## EXERCISE DETAILS:
Please return every record exactly as written, leaving out the pictures.

Top of THE INPUT

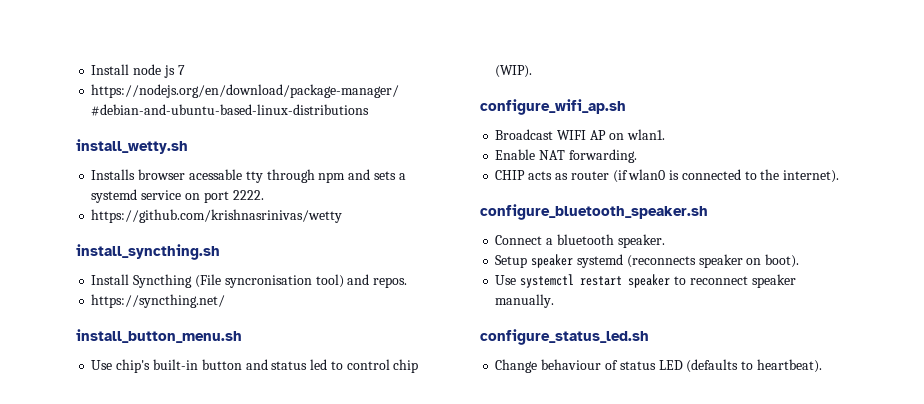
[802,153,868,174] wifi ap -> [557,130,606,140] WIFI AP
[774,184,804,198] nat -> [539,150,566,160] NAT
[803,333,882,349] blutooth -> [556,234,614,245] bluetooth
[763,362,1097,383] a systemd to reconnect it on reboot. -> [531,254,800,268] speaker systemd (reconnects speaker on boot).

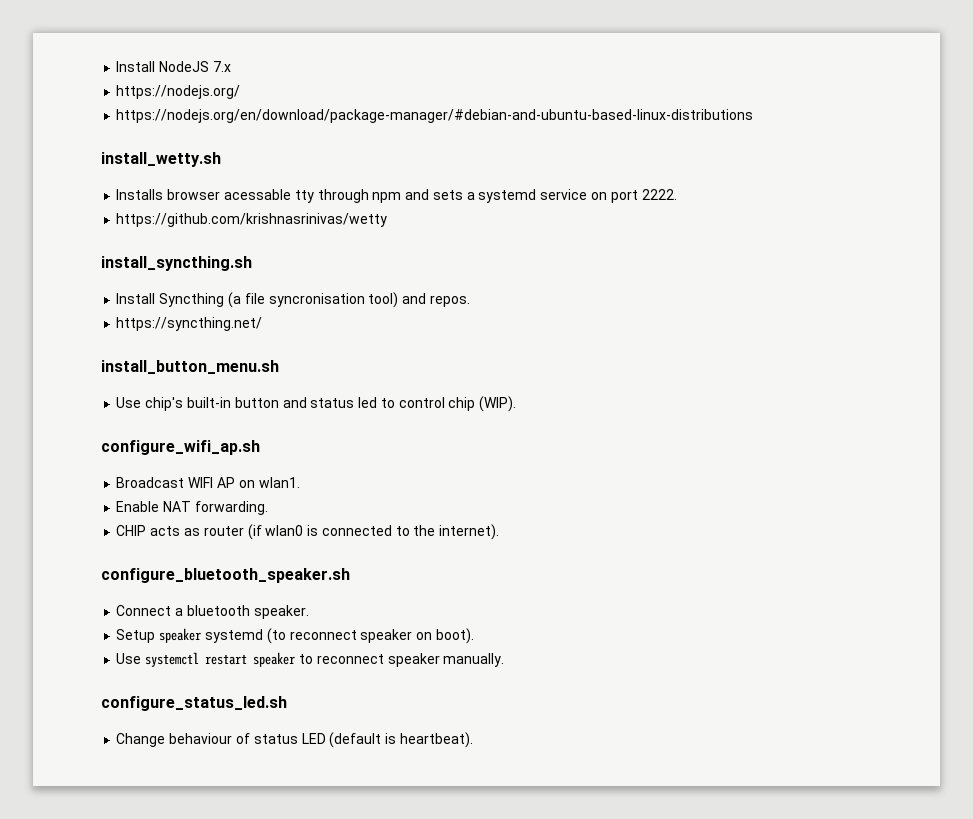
[91,64,185,78] Install node js 7 -> [116,61,231,72] [116,85,241,99] Install NodeJS 7.x // https://nodejs.org/
[194,274,221,288] (File -> [227,292,265,308] (a file
[626,255,696,268] (reconnects -> [266,628,357,644] (to reconnect
[686,359,754,373] (defaults to -> [329,732,397,748] (default is

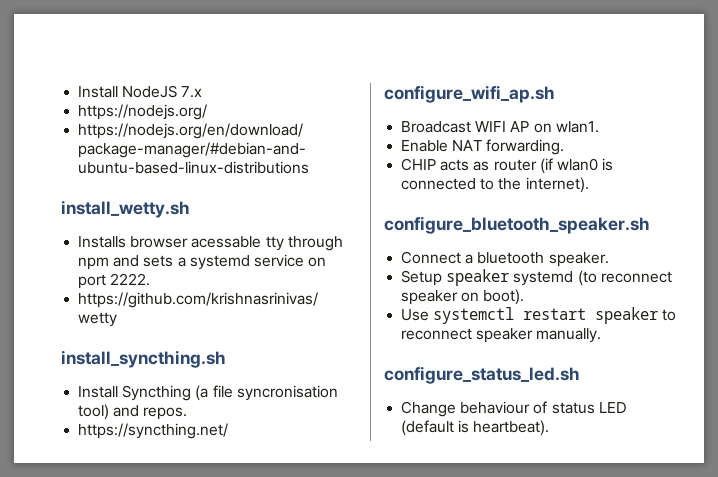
[101,360,279,374] [116,396,517,412] // install_button_menu.sh // Use chip's built-in button and status led to control chip (WIP). -> (229, 431) none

Bottom of THE INPUT

## SOLUTION FOR THIS EXERCISE:
[802,153,868,174] wifi ap -> [557,130,606,140] WIFI AP
[774,184,804,198] nat -> [539,150,566,160] NAT
[803,333,882,349] blutooth -> [556,234,614,245] bluetooth
[763,362,1097,383] a systemd to reconnect it on reboot. -> [531,254,800,268] speaker systemd (reconnects speaker on boot).

[91,64,185,78] Install node js 7 -> [116,61,231,72] [116,85,241,99] Install NodeJS 7.x // https://nodejs.org/
[194,274,221,288] (File -> [227,292,265,308] (a file
[626,255,696,268] (reconnects -> [266,628,357,644] (to reconnect
[686,359,754,373] (defaults to -> [329,732,397,748] (default is

[101,360,279,374] [116,396,517,412] // install_button_menu.sh // Use chip's built-in button and status led to control chip (WIP). -> (229, 431) none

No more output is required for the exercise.